*ABOUT THIS TASK*
Reproduce the passage of the excerpt on streaming query engines between "In other words, the" and "a record-at-a-time mode.", inclusive.
[EXCERPT Boundary: Start]
The database needs to load and index the data, run the query on the whole dataset, and subtract previous results. A streaming query system processes only new data. It holds only the data that it needs (for example, the latest minute), and since that usually fits into memory easily, no disk I/O is necessary.
A relational database operates under the assumption that all data is equally important, but in a business application, what happened a minute ago is often more important than what happened yesterday, and much more important than what happened a year ago. As the database grows, it needs to spread the large dataset across disk and create indexes so that all of the data can be accessed in constant time. A streaming query engine's working sets are smaller and can be held in memory; and because the queries contain window specifications and are created before the data arrives, the streaming query engine does not have to guess which data to store.
A streaming query engine has other inherent advantages for data in flight: reduced concurrency control overhead and efficiencies from processing data asynchronously. Since a database is writing to data structures that other applications can read and write, it needs mechanisms for concurrency control; in a streaming query engine there is no contention for locks, because incoming data from all applications is placed on a queue and processed when the streaming query engine is ready for it.
In other words, the streaming query engine processes data asynchronously. Asynchronous processing is a feature of many high-performance server applications, from transaction processing to email processing, as well as Web crawling and indexing. It allows a system to vary its unit of workfrom a record at a time when the system is lightly loaded to batches of many rows when the load is heavierto achieve efficiency benefits such as locality-of-reference. One might think an asynchronous system has a slower response time, because it processes the data "when it feels like it," but an asynchronous system can achieve a given throughput at much lower system load, and therefore have a better response time than a synchronous system. Not only is a relational database synchronous, but it also tends to force the rest of the application into a record-at-a-time mode.
[EXCERPT Boundary: End]
[PROVIDED MATERIAL Boundary: Start]
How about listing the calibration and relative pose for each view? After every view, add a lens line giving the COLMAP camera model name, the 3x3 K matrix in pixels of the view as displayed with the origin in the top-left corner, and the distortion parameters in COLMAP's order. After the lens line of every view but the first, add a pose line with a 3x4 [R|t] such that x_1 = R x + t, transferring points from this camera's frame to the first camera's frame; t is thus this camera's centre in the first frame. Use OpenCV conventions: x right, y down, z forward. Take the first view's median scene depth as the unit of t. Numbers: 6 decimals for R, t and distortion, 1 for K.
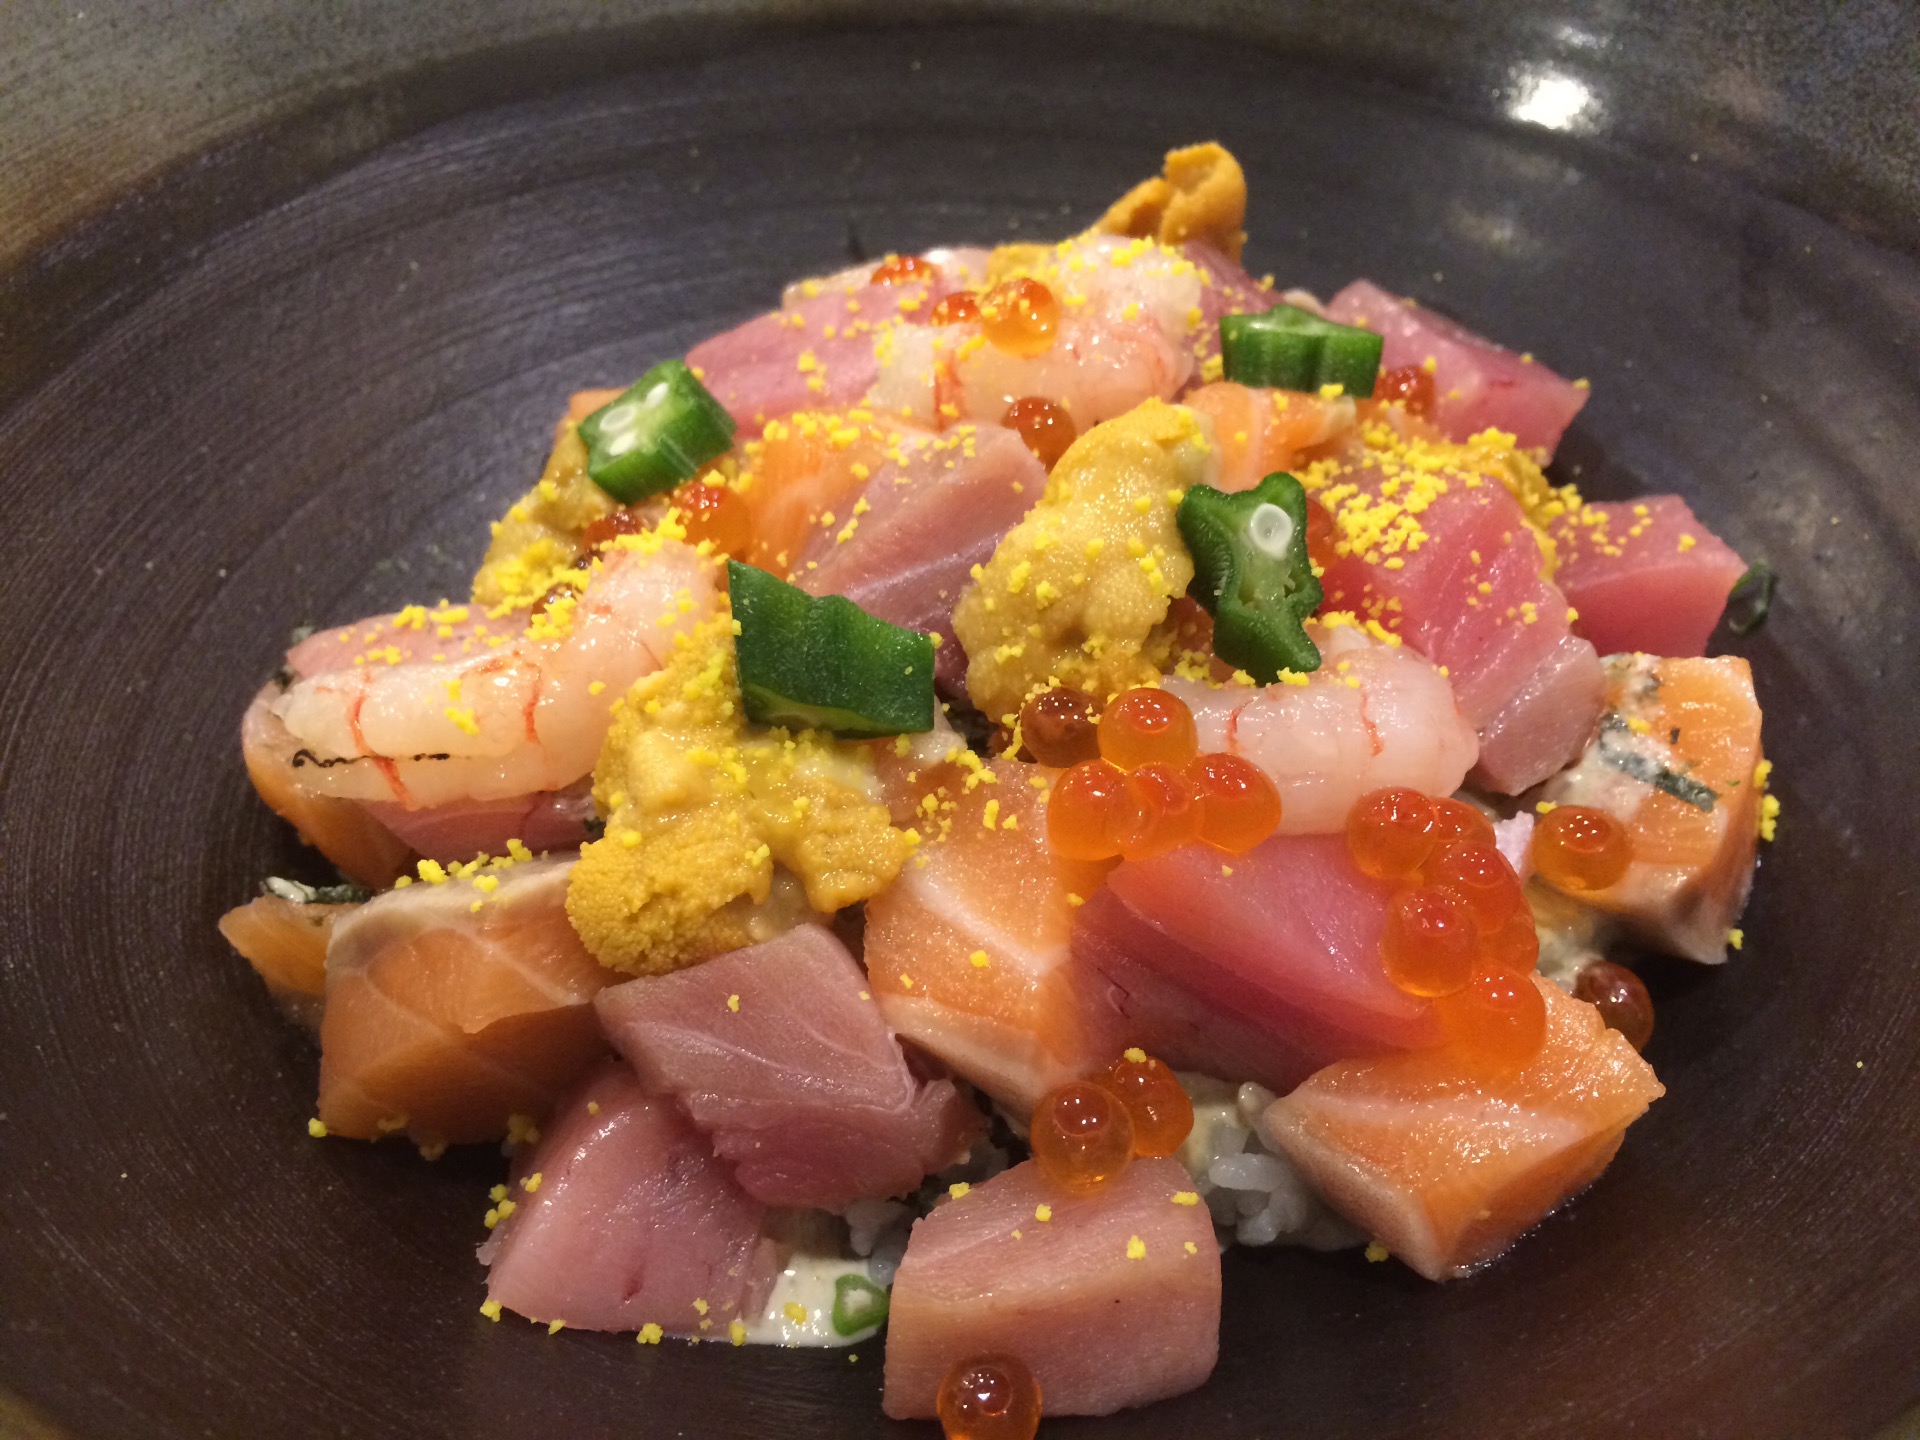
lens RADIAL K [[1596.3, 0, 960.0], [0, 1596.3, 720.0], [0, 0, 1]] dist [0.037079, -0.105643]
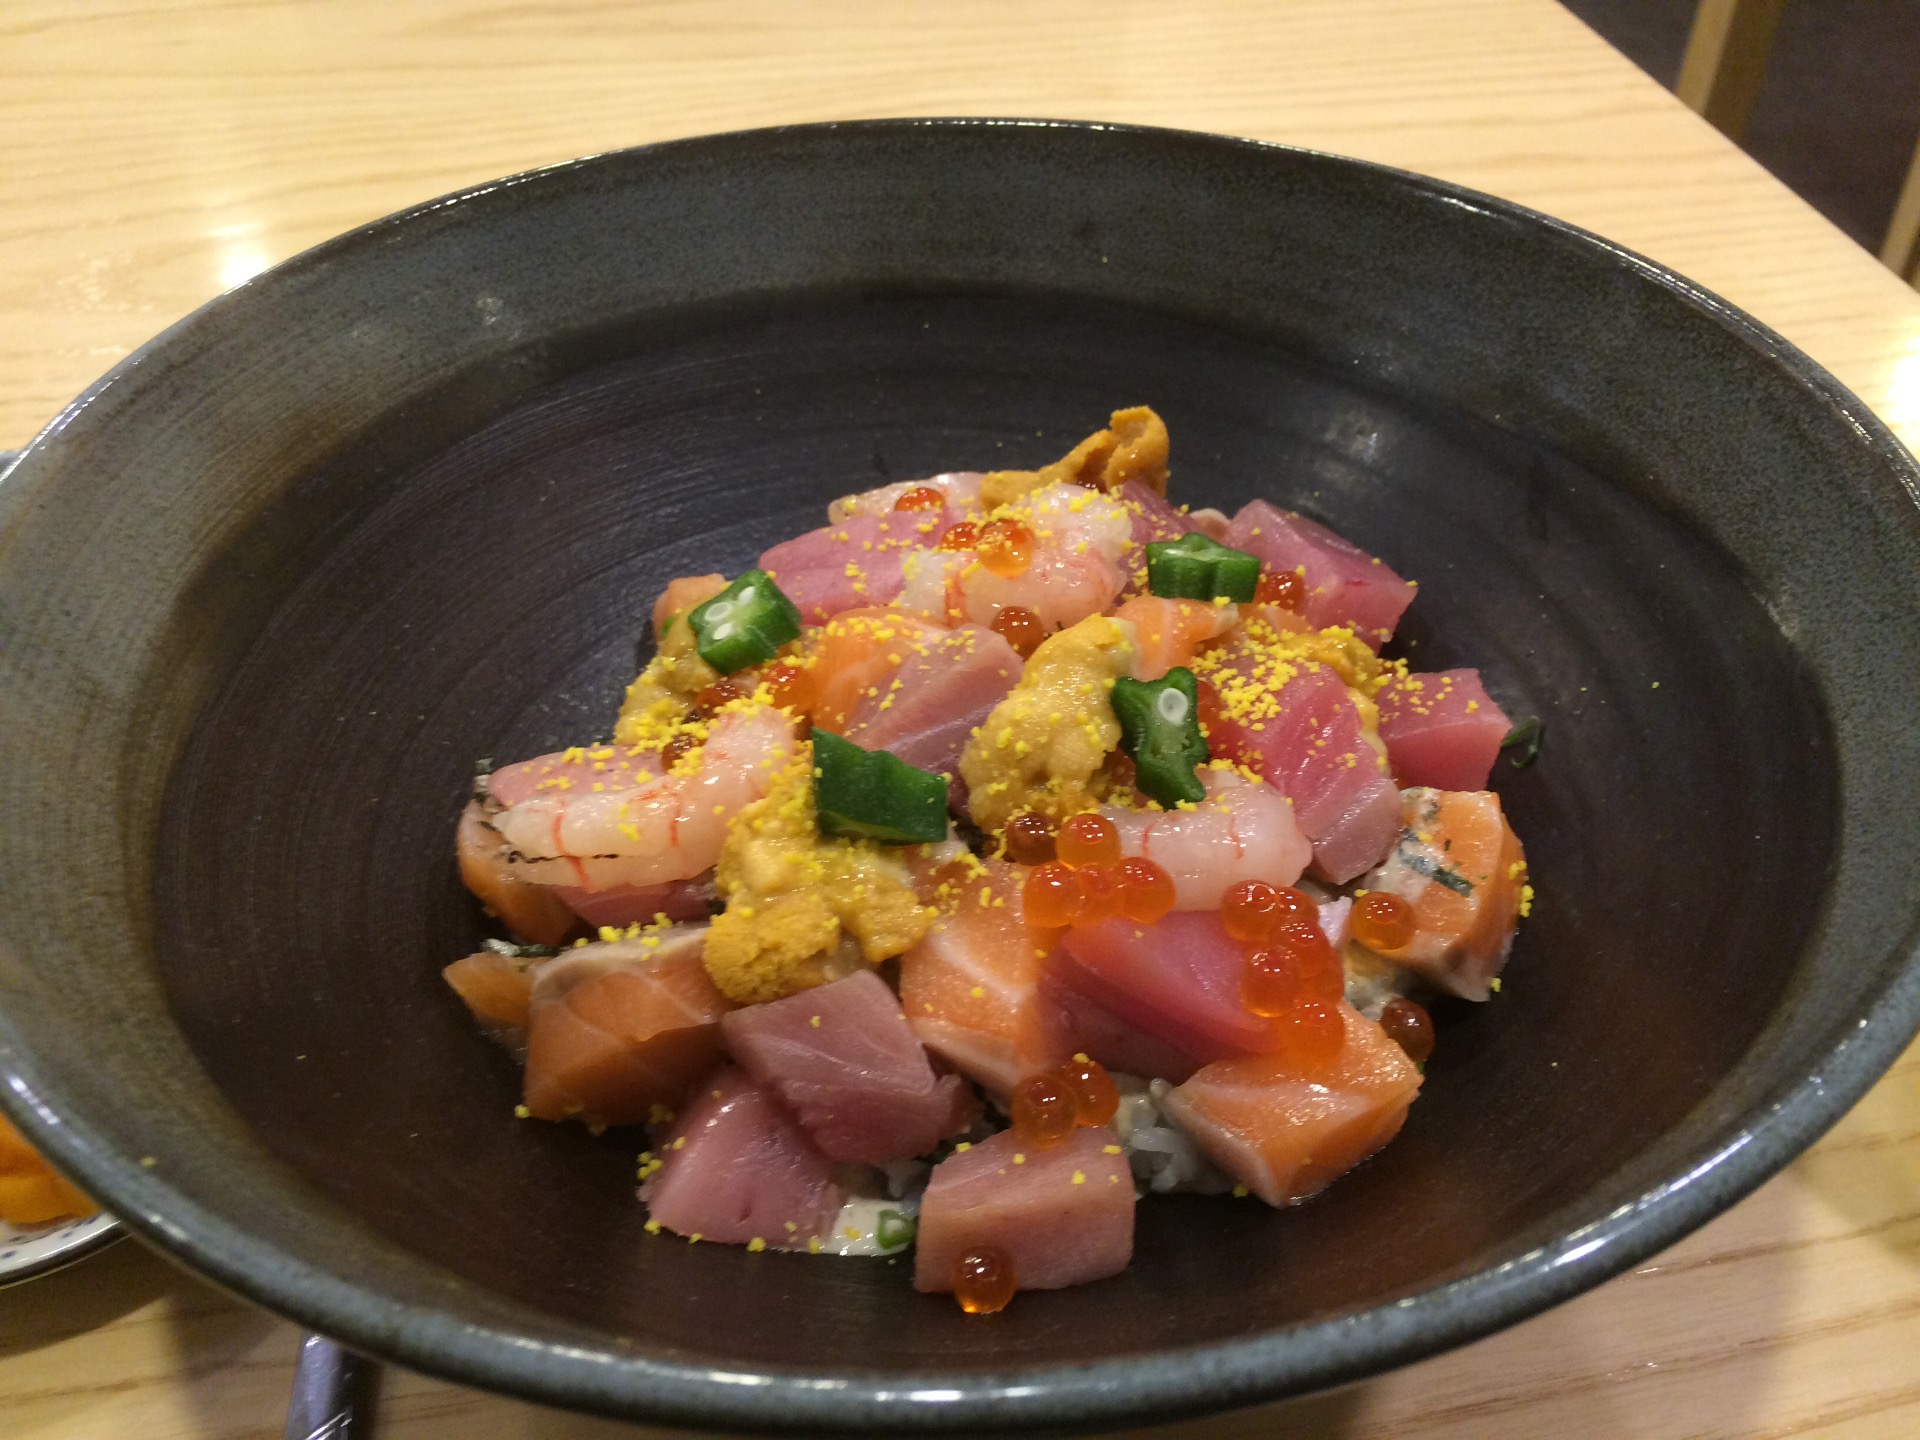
[PROVIDED MATERIAL Boundary: End]
*SOLUTION FOR THIS EXERCISE*
In other words, the streaming query engine processes data asynchronously. Asynchronous processing is a feature of many high-performance server applications, from transaction processing to email processing, as well as Web crawling and indexing. It allows a system to vary its unit of workfrom a record at a time when the system is lightly loaded to batches of many rows when the load is heavierto achieve efficiency benefits such as locality-of-reference. One might think an asynchronous system has a slower response time, because it processes the data "when it feels like it," but an asynchronous system can achieve a given throughput at much lower system load, and therefore have a better response time than a synchronous system. Not only is a relational database synchronous, but it also tends to force the rest of the application into a record-at-a-time mode.